━━ RECORD EXTRACTS

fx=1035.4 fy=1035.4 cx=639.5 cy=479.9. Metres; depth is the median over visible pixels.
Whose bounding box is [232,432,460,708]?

━━━━
━━ RECORD EXTRACTS

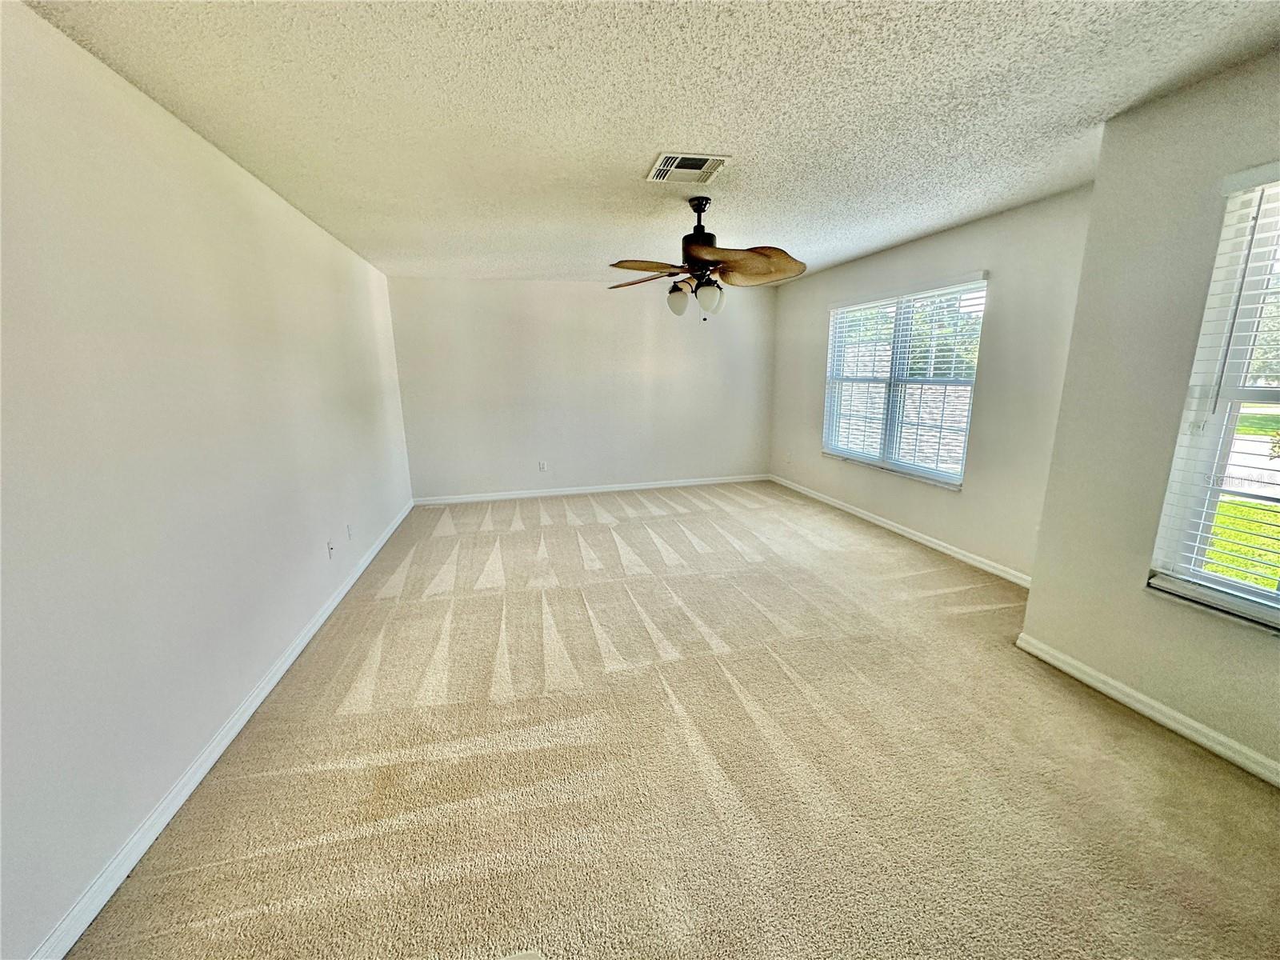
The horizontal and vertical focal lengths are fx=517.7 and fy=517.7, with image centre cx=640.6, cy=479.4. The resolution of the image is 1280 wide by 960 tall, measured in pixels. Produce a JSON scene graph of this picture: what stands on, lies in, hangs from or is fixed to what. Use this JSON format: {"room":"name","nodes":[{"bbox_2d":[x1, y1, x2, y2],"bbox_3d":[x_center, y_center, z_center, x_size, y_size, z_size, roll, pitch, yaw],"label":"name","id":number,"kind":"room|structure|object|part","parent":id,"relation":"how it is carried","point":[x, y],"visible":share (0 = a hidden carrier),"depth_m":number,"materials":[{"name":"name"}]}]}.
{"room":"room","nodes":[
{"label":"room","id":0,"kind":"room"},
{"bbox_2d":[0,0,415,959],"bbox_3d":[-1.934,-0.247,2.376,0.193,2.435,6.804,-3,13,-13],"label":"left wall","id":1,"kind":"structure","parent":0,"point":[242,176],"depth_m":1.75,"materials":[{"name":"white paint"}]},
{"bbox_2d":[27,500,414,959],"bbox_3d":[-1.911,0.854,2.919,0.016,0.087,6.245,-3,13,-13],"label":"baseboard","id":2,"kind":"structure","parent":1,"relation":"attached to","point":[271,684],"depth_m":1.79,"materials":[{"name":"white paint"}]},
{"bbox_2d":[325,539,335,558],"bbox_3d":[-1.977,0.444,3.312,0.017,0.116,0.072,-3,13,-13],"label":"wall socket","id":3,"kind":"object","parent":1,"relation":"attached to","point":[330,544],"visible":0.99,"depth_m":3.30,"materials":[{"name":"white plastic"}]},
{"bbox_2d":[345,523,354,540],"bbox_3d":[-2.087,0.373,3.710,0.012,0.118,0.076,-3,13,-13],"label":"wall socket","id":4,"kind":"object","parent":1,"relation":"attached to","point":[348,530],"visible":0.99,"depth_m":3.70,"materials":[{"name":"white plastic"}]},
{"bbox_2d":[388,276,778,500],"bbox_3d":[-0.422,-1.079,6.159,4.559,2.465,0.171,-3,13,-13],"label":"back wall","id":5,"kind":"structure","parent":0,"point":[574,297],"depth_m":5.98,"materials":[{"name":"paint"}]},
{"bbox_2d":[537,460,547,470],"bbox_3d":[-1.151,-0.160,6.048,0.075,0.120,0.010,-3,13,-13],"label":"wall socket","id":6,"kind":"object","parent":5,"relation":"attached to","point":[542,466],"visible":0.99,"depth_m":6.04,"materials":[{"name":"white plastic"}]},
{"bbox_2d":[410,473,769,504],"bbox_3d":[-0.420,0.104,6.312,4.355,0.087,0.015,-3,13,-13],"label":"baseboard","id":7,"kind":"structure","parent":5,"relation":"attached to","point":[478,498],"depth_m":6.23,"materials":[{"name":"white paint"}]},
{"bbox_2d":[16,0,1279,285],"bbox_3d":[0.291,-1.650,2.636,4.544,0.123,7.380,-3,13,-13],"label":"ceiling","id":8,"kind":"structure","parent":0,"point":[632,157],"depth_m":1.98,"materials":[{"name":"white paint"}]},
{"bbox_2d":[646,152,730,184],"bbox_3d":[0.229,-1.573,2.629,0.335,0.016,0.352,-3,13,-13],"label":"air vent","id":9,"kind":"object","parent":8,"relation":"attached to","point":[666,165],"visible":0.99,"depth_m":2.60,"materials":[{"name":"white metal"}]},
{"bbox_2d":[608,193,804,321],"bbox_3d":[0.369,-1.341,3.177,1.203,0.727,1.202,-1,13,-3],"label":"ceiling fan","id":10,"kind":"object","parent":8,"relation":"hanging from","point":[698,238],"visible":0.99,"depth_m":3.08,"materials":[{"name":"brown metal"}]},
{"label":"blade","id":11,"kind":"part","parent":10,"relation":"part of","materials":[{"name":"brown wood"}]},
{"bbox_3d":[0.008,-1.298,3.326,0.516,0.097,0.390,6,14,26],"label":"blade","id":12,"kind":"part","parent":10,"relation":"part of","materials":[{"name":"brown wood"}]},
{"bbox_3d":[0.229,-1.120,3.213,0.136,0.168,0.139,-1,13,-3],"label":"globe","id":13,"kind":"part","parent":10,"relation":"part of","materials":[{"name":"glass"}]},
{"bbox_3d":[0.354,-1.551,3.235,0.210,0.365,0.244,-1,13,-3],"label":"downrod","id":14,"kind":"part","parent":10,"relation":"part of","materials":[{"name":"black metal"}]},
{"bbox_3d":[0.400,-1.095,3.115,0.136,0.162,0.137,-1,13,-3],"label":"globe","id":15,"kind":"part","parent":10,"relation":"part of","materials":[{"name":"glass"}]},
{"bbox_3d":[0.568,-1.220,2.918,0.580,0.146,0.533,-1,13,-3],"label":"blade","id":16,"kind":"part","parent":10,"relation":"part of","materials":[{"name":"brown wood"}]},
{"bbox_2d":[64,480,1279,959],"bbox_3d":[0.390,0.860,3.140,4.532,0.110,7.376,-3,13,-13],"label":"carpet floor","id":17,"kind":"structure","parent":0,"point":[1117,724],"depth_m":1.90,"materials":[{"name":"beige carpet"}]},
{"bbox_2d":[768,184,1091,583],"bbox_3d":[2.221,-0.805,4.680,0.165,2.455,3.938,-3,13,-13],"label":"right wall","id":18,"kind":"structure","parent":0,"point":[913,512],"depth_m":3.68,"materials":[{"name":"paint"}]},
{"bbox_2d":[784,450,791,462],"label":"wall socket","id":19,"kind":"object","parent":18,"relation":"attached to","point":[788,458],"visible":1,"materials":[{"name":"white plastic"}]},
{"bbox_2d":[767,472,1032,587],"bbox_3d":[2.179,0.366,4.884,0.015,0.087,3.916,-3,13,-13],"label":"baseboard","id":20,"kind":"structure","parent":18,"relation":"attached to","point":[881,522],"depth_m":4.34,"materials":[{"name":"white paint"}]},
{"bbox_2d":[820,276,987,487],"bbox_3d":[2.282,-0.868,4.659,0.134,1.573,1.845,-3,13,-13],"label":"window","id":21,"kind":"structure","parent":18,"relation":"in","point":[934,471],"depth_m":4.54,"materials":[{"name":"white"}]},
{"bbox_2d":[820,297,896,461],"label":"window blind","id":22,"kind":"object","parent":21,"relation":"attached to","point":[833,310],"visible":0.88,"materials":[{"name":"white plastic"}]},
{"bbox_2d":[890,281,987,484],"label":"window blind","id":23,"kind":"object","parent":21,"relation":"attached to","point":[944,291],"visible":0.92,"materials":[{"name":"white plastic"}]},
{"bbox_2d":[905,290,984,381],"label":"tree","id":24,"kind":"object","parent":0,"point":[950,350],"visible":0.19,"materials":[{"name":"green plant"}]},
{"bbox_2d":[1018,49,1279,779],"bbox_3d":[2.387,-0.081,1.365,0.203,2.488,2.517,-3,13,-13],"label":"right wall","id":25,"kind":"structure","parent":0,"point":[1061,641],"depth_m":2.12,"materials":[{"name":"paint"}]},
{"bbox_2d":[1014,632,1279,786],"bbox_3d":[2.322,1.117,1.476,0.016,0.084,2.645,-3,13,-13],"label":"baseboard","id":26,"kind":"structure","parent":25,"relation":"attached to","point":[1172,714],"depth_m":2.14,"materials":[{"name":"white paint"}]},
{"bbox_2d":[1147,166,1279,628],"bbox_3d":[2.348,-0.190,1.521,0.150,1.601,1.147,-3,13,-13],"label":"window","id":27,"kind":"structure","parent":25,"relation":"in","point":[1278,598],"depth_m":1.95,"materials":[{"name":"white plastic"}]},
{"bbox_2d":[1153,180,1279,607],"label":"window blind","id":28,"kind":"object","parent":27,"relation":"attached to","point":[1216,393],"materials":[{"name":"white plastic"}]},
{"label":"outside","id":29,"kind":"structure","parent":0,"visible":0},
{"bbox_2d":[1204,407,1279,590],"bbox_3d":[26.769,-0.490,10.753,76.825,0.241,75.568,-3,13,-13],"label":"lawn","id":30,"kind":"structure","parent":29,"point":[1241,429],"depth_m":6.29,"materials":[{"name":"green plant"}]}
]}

━━━━

Reproduce verbatim the lines above, from the line with "fx=1035.4 fy=1035.4 cx=639.5" through the line with "Whose bounding box is [232,432,460,708]?".

fx=1035.4 fy=1035.4 cx=639.5 cy=479.9. Metres; depth is the median over visible pixels.
Whose bounding box is [232,432,460,708]?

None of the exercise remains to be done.